Em vez de esconder uma ameaça, deveríamos parar imediatamente as obras de Angra 3, rever seu projeto e desmontar a usina Angra 2

Por Chico Whitaker, para a Folha de São Paulo

A prisão do presidente licenciado da Eletronuclear, Othon Luiz Pinheiro da Silva, lançou novas luzes sobre a corrupção. Nas usinas nucleares, ela é um delito maior que o desvio de recursos públicos. Em Angra 3, por exemplo, a caixa-preta da obra nos diz que, para desviá-los, esqueceu-se a exigência fundamental da segurança.

Essa tecnologia para obter eletricidade se apoia em três mitos, sempre repetidos: é a mais limpa, a mais barata e a mais segura.

Os dois primeiros são facilmente desmontáveis. É limpa uma tecnologia que cria enormes quantidades de lixo radioativo, a ser "escondido" por milhares de anos? É barata se forem somados os custos dos depósitos de lixo, do desmantelamento das usinas ao final da sua validade, das sempre novas exigências de segurança? Custa pouco a assistência às vítimas de acidentes?

O terceiro mito é perigoso. Não existe obra humana 100% segura. Falhas de projeto, de material, dos operadores e interferências externas podem provocar acidentes de gravidade variável.

Há os chamados acidentes severos, com derretimento do reator e explosão da usina, que dispersam no meio ambiente toneladas de partículas radioativas (como o césio-137, 19 gramas do qual apavoraram Goiânia no ano de 1987).

Quem defende o nuclear diz que a probabilidade de acidentes é mínima, pois são muitos os cuidados tomados. Mas podemos afirmar que, se ocorrerem, serão catastróficos –haja vista Chernobil, na União Soviética, em 1986, e Fukushima, no Japão, em 2011. A caixa-preta de Angra 3 revelou que lá tais cuidados não foram tomados, mas sim empurrados para o lado.

O projeto de sua construção (o mesmo da usina Angra 2) é dos anos 1970. Não foi atualizado com as normas de segurança da Agência Internacional de Energia Atômica após os acidentes de Three Mile Island, nos EUA, em 1979, e de Chernobil, sete anos depois.

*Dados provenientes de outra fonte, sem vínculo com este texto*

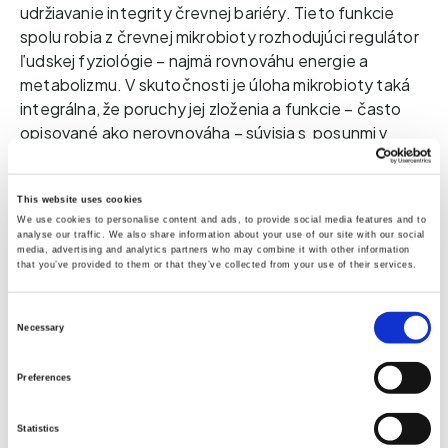
udržiavanie integrity črevnej bariéry. Tieto funkcie
spolu robia z črevnej mikrobioty rozhodujúci regulátor
ľudskej fyziológie – najmä rovnováhu energie a
metabolizmu. V skutočnosti je úloha mikrobioty taká
integrálna, že poruchy jej zloženia a funkcie – často
opisované ako nerovnováha – súvisia s posunmi v
markeroch metabolickej a imunitnej funkcie.
Vo vyváženom stave mikrobiota zachováva jemnú
This website uses cookies
We use cookies to personalise content and ads, to provide social media features and to
harmóniu medzi prospešnými a potenciálne rušivými
analyse our traffic. We also share information about your use of our site with our social
mikroorganizmami.
Táto rovnováha podporuje
media, advertising and analytics partners who may combine it with other information
that you’ve provided to them or that they’ve collected from your use of their services.
funkciu črevnej bariéry, moduluje imunitné
reakcie a udržiava metabolickú odolnosť.
Keď sa
Consent
táto rovnováha zmení, môžu sa objaviť signály stresu
Necessary
Selection
alebo nerovnováhy – v črevách a vo väčšej miere aj v
tele.
Preferences
Statistics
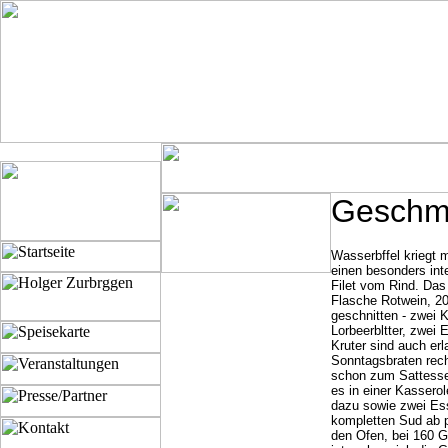
Geschmo
Wasserbffel kriegt 
einen besonders in
Filet vom Rind. Das
Flasche Rotwein, 20
geschnitten - zwei K
Lorbeerbltter, zwei 
Kruter sind auch er
Sonntagsbraten rech
schon zum Sattessen
es in einer Kassero
dazu sowie zwei Es
kompletten Sud ab p
den Ofen, bei 160 G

Engenheiros da Comissão Nacional de Energia Nuclear deram o alerta, mas foram calados. Seu parecer técnico foi desconsiderado. O Ministério Público Federal soube disso e fez exigências. Essas dúvidas imporiam uma revisão do projeto, atrasando e talvez até inviabilizando a obra. A resposta foi quase cínica: atenderiam às exigências, mas depois de terminada a obra.

Em maio de 2010, Angra 3 foi licenciada e conseguiu-se arquivar uma Ação Civil Pública do Ministério Público Federal que pedia a sua nulidade. Propinas tinham sido pagas desde 2009, antes mesmo da licença. Qual punição merecem os autores de tão tenebroso conluio?

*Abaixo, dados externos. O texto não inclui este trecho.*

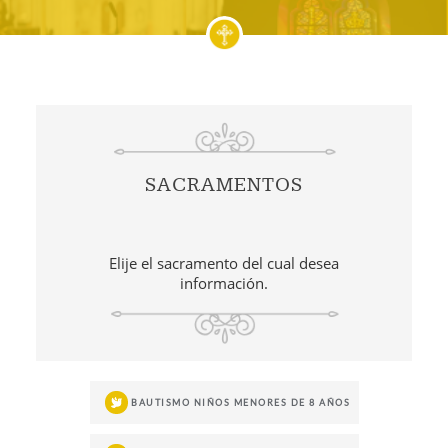
SACRAMENTOS
Elije el sacramento del cual desea
información.
BAUTISMO NIÑOS MENORES DE 8 AÑOS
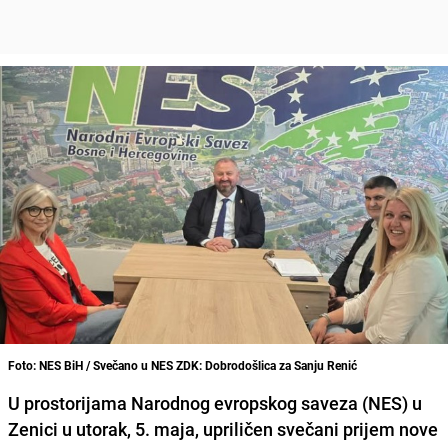
Foto: NES BiH / Svečano u NES ZDK: Dobrodošlica za Sanju Renić
U prostorijama Narodnog evropskog saveza (NES) u
Zenici u utorak, 5. maja, upriličen svečani prijem nove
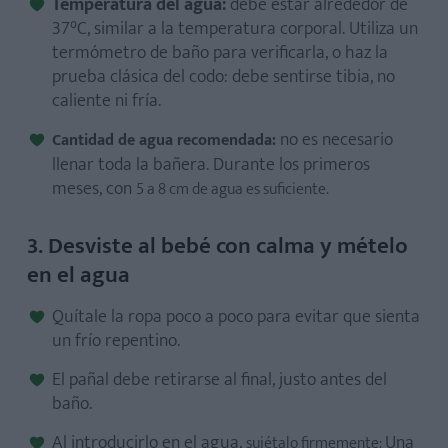
Temperatura del agua:
debe estar alrededor de
37°C, similar a la temperatura corporal. Utiliza un
termómetro de baño para verificarla, o haz la
prueba clásica del codo: debe sentirse tibia, no
caliente ni fría.
no es necesario
Cantidad de agua recomendada:
llenar toda la bañera. Durante los primeros
meses, con
5 a 8 cm de agua es suficiente
.
3. Desviste al bebé con calma y mételo
en el agua
Quítale la ropa poco a poco para evitar que sienta
un frío repentino.
El pañal debe retirarse al final, justo antes del
baño.
Al introducirlo en el agua,
Una
sujétalo firmemente
:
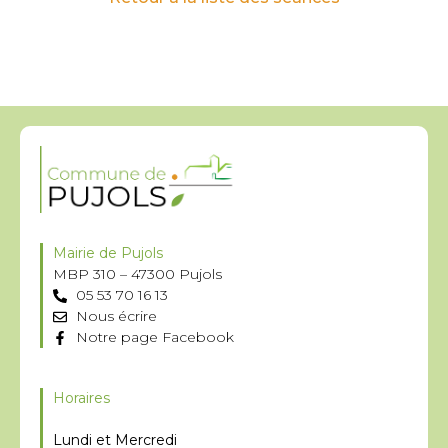
Mairie de Pujols
MBP 310 – 47300 Pujols
05 53 70 16 13
Nous écrire
Notre page Facebook
Horaires
Lundi et Mercredi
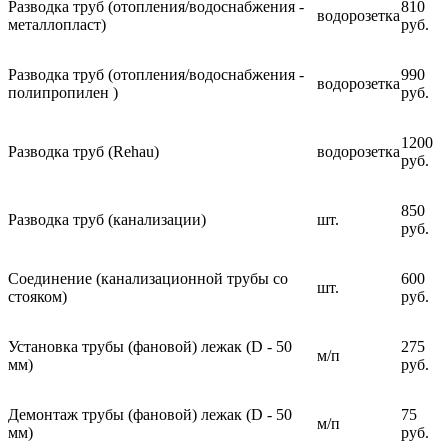
Разводка труб (отопления/водоснабжения -
810
водорозетка
металлопласт)
руб.
Разводка труб (отопления/водоснабжения -
990
водорозетка
полипропилен )
руб.
1200
Разводка труб (Rehau)
водорозетка
руб.
850
Разводка труб (канализации)
шт.
руб.
Соединение (канализационной трубы со
600
шт.
стояком)
руб.
Установка трубы (фановой) лежак (D - 50
275
м/п
мм)
руб.
Демонтаж трубы (фановой) лежак (D - 50
75
м/п
мм)
руб.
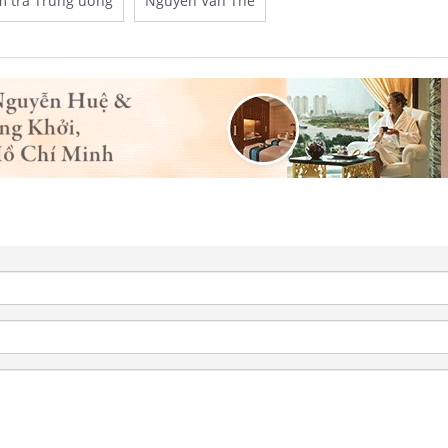
m tra Trung ương
Nguyễn Văn Thể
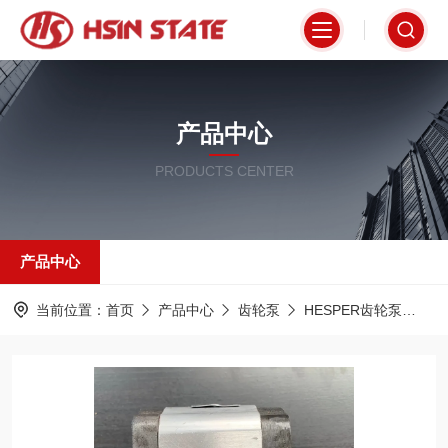
产品中心
PRODUCTS CENTER
产品中心
当前位置：
首页
产品中心
齿轮泵
HESPER齿轮泵
PR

Os jornais criariam pânico se dessem a esse escândalo mais espaço do que a simples notícia de corrupção? Pode ser. Mas os turistas e moradores da região, do vale do Paraíba, do sul de Minas, do Rio e de São Paulo ignoram o perigo de uma explosão das usinas, com ventos levando partículas radioativas a suas casas. Em Chernobil, uma nuvem como essa cobriu a Europa.

Não seria melhor se os potenciais atingidos tomassem consciência disso e agissem para evitá-lo? Em vez de esconder a ameaça, deveríamos parar Angra 3, rever seu projeto e desmontar Angra 2. A usina de Grafenrheinfeld, na Alemanha, referência de ambas, está sendo desmontada, como todas daquele país.

A segurança nuclear é uma exigência ética. Ninguém tem o direito de ignorar os riscos da manipulação do átomo.